Lil Miss knows from experience my buns are total hobo buns. They always look like hunks of their fluff is falling out at this time of year (mainly cos it is  )

I brushed Bugs recently to try get the thick of it and and the amount of white downy fur coming from under neath was insane. And now he still has tufty white bits sticking out all over.


----------



## Lil Miss (Dec 11, 2010)

gloworm*mushroom said:


> Lil Miss knows from experience my buns are total hobo buns. They always look like hunks of their fluff is falling out at this time of year (mainly cos it is  )
> 
> I brushed Bugs recently to try get the thick of it and and the amount of white downy fur coming from under neath was insane. And now he still has tufty white bits sticking out all over.


cookie is only just starting to properly loose his hobo ish ness looks :lol:


----------



## Becs1051 (Jun 23, 2011)

Haha yeah Clover is another messy moulter, his fur goes from black to brown when he's moulting. The lumps of bunny fur flying around the garden are amazing too!


----------



## Gemologist (May 9, 2011)

By the way, does this moult occur in all kinds of rabbits and is it occurring once a year?


----------



## Guest (Jul 8, 2011)

Gemologist said:


> By the way, does this moult occur in all kinds of rabbits and is it occurring once a year?


Yes it happens in all rabbits, and it normally happens twice a year.


----------



## davidc (Dec 15, 2010)

We didn't know about pet shops being bad when I was a kid, but my parents got me a rabbit from one when I was very young. To be fair on them though, the animals in that one looked healthy and looked after, and my rabbit never got ill in all the years I had him.
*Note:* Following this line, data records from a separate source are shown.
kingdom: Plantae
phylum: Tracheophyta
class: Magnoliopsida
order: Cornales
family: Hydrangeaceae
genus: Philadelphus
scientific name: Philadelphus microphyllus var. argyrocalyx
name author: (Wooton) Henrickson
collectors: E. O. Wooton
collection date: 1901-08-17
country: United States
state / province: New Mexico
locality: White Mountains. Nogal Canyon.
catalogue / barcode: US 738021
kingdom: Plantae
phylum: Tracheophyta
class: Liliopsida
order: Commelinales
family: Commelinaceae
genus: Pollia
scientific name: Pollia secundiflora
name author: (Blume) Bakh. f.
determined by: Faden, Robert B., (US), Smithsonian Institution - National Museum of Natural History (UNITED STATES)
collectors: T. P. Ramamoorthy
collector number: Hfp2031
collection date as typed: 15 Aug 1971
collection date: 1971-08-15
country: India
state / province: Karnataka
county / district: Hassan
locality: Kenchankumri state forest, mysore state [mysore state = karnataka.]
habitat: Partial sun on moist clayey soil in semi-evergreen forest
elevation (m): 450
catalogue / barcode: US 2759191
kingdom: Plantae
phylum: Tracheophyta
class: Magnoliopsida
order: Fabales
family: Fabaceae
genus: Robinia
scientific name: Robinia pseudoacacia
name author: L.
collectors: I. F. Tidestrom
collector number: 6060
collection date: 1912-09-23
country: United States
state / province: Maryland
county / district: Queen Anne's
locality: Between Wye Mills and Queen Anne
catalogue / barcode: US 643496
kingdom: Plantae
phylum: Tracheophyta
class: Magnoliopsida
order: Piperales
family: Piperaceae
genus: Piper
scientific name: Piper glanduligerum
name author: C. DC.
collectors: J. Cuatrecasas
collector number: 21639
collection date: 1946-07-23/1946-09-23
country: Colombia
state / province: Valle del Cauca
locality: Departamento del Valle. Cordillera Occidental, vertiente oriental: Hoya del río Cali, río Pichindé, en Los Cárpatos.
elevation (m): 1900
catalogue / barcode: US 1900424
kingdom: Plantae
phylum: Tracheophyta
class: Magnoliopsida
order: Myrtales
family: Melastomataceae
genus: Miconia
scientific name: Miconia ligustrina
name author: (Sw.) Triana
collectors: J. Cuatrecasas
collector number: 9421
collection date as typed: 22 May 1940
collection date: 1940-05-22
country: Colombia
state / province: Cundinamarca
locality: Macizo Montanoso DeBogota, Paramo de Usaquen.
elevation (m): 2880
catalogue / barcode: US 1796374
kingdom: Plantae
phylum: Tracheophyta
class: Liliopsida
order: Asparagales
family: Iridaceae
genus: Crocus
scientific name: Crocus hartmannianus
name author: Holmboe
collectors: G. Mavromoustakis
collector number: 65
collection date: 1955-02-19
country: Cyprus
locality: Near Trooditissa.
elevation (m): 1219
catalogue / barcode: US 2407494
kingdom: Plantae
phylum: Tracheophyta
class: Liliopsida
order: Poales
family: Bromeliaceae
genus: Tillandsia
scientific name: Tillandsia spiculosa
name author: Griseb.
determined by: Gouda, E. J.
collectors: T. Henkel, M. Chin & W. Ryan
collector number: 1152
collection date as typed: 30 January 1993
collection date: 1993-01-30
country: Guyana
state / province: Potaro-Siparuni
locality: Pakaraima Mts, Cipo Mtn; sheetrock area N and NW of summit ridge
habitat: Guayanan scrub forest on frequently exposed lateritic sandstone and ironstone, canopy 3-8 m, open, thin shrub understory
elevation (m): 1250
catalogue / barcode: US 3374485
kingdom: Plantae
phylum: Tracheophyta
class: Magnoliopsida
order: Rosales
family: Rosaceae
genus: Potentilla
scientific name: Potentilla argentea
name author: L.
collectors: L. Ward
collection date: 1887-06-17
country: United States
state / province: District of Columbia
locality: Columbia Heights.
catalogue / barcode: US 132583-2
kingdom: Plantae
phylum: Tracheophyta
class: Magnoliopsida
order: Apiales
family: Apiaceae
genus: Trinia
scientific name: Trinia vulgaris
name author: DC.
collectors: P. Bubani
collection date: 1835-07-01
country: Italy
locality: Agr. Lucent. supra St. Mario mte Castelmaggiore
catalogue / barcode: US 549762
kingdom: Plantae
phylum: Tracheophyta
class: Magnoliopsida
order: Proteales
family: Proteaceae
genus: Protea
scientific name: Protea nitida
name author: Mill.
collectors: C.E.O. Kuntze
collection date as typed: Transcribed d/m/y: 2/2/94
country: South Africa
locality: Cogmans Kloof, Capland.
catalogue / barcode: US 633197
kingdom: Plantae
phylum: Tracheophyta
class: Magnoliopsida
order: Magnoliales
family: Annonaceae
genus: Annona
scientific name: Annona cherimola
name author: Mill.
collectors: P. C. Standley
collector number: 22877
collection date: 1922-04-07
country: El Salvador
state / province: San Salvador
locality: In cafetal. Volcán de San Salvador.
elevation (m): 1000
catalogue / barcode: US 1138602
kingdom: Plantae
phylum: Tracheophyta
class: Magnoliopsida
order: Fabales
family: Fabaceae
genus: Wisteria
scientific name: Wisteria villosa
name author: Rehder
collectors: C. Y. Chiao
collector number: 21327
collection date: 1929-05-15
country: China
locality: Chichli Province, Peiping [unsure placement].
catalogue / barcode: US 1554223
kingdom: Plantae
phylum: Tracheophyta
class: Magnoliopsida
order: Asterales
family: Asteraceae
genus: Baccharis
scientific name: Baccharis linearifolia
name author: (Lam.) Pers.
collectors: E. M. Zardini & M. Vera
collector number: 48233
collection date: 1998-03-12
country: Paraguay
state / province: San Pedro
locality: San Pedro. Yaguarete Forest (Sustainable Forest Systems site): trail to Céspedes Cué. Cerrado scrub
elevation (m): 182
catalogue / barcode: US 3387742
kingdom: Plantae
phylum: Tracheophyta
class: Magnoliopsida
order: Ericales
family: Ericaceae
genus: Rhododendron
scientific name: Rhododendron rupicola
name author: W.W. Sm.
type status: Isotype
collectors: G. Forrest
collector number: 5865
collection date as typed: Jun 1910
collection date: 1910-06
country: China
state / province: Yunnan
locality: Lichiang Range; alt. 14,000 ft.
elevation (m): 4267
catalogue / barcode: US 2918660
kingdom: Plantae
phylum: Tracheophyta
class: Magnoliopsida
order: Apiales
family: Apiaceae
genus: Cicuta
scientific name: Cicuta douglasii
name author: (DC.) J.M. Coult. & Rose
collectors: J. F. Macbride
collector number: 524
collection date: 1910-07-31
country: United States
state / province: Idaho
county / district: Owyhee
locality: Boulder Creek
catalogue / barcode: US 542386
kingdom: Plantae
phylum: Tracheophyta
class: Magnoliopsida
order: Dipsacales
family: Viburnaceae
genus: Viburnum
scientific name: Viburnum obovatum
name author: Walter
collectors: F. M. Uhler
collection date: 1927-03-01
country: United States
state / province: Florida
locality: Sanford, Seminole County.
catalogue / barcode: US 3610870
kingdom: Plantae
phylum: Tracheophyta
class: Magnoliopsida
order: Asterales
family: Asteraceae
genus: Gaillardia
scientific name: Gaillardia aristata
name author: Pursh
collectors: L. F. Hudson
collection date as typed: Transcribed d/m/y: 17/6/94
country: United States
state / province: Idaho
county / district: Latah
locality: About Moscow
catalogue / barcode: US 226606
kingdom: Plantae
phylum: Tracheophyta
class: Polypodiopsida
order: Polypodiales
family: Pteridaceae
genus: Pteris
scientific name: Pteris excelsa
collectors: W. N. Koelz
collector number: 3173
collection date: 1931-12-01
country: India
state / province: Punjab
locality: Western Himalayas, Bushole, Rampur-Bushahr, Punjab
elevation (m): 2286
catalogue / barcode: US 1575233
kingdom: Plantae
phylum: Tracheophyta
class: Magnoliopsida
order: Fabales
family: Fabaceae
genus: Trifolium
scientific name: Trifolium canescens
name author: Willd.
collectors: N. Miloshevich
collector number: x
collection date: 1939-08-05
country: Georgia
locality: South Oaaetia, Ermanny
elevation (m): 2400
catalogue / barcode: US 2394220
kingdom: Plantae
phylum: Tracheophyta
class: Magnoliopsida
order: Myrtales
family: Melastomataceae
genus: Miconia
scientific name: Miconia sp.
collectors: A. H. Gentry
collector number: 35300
He was very tame too.


----------



## jo-pop (May 27, 2011)

davidc said:


> We didn't know about pet shops being bad when I was a kid, but my parents got me a rabbit from one when I was very young. To be fair on them though, the animals in that one looked healthy and looked after, and my rabbit never got ill in all the years I had him. He was very tame too.


I know what you mean, it was the norm back then wasn't it (i sound so old!) I think its just that there is alot more awareness now on animal welfare plus the 33,000 rabbits in rescue awaiting homes makes pet shop buying a bad bad idea. I don't think they should be allowed to sell live animals at all.


----------



## davidc (Dec 15, 2010)

jo-pop said:


> I know what you mean, it was the norm back then wasn't it (i sound so old!) I think its just that there is alot more awareness now on animal welfare plus the 33,000 rabbits in rescue awaiting homes makes pet shop buying a bad bad idea. I don't think they should be allowed to sell live animals at all.


It was the 1980's when I got Nibbles, was born in 1981.


----------